TEXTO PROPORCIONADO:

Cuatro meses después de que Dragados finalizara su construcción y a más de un año de su inicial plazo de entrega, el edificio científico tecnológico del campus de Gijón pasará a manos de la Universidad de Oviedo la próxima semana. Al menos para entonces tiene previsto el Ayuntamiento de Gijón firmar el documento notarial que incorpora al patrimonio universitario una instalación de futuro que le ha costado a la Universidad la pérdida de una de sus emblemáticas propiedades de pasado: la vieja Escuela de Ciencias Empresariales Jovellanos.
Dos años después de aquel acuerdo entre la entonces alcaldesa de Gijón, Paz Fernández Felgueroso, y el todavía rector, Vicente Gotor, la empresa constructora ha empezado a retirar las vallas que tapan a la vista del público el edificio ya finalizado desde el pasado mes de octubre para poder empezar a llenar el edificio. Pero no se podrá poner en marcha hasta que el Ayuntamiento transfiera también la aportación económica acordada, de 500.000 euros anuales entre 2011 y 2014, «porque necesitamos hacer alguna inversión, como dotarnos de mayor potencia eléctrica para que la maquinaria de gran tamaño que vamos a instalar allí puedan funcionar», explicó Vicente Gotor, después de haber mantenido la periódica reunión de la comisión de seguimiento con la alcaldesa.
Los recortes dejarán tocada la aportación, pero el gobierno municial ha garantizado al menos la mitad, 250.000 euros, arañados al mantenimiento del campus, que ahora ha recaído en la Empresa Municipal de Limpieza. «Intentaremos que el edificio entre en funcionamiento lo antes posible», afirmó Vicente Gotor, quien volvió a urgir la construcción de una residencia estudiantil para «hacer atractiva» la llegada al campus de Gijón de «200 o 300 alumnos con la potenciación de los másteres que estamos llevando a cabo y que traerá docentes visitantes y estudiantes de todas partes».
La ubicación no le importa. Y su carácter público o privado, tampoco, «pero un campus que crece al ritmo del de Gijón necesita con urgencia una residencia», explicó. Y ante la paralización del proyecto municipal en la parcela de enfrente de la Escuela de Marina Civil, Vicente Gotor ofreció la que urbanizó el Ayuntamiento para ubicar la Semana Negra como alternativa. «Allí podría ir un polideportivo, una residencia o las dos cosas, pero es hablar por hablar, porque no hay dinero ni para una cosa ni para la otra». Lo que rechazó el rector de la Universidad de Oviedo es que la fuerte inversión municipal haya sido en balde. «Hay que esperar el resultado del recurso presentado por el Ayuntamiento, pero aunque nos fuera favorable de nuevo, Gijón nunca perdería, porque el campus es de Gijón y de los gijoneses».

TAREA: Traduce al inglés esta oración del texto sobre el edificio científico tecnológico del campus de Gijón: «Lo que rechazó el rector de la Universidad de Oviedo es que la fuerte inversión municipal haya sido en balde». Las líneas que vienen a continuación son material independiente del texto.

Entradas de datos recopiladas:
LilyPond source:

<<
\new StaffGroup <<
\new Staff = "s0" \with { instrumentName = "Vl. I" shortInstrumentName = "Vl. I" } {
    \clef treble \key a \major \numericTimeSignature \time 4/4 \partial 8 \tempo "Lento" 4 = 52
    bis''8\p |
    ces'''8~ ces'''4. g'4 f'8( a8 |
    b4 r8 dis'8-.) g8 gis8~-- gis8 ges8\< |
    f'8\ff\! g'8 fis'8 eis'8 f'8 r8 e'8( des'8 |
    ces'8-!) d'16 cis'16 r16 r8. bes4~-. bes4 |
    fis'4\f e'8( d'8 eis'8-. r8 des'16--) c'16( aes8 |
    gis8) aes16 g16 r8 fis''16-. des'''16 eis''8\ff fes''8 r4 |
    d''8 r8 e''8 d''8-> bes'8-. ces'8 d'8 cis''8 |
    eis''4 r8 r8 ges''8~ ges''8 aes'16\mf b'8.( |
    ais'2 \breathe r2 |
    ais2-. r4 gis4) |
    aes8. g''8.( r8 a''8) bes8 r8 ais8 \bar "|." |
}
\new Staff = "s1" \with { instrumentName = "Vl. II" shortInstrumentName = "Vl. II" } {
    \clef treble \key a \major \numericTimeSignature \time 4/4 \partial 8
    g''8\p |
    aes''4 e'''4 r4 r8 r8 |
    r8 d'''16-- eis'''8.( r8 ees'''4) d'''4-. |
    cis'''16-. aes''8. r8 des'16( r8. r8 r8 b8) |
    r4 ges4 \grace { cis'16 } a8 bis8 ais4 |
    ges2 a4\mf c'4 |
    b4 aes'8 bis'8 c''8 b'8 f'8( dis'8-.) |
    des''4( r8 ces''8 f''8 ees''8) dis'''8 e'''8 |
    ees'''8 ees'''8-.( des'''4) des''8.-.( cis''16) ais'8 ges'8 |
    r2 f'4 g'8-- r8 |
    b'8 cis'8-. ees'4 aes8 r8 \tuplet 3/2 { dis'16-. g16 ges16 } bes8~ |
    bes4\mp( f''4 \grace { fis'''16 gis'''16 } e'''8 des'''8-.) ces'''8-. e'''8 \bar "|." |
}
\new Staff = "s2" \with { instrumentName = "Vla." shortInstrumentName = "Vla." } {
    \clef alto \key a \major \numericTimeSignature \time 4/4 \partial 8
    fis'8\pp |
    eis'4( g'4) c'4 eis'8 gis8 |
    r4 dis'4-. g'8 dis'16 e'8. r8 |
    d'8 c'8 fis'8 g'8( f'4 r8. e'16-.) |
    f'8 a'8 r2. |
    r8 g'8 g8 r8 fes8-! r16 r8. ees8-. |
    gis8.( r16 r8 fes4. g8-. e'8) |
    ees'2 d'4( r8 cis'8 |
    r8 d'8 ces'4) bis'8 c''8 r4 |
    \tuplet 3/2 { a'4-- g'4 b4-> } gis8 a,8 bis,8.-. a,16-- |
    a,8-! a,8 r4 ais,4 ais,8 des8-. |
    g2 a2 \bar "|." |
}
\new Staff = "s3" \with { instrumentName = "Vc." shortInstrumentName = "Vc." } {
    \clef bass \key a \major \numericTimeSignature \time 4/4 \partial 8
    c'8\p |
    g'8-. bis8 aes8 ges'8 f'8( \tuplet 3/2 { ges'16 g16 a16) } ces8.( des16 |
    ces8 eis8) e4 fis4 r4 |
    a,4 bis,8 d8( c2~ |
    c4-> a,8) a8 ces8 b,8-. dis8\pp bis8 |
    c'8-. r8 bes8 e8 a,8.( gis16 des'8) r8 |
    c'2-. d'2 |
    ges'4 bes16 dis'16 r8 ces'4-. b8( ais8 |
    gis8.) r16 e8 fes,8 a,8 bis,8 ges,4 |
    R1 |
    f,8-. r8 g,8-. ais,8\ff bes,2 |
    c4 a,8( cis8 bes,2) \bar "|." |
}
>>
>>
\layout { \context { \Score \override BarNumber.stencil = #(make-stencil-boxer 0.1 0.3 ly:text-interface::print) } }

TU RESPUESTA: What the rector of the University of Oviedo rejected is that the heavy municipal investment had been in vain.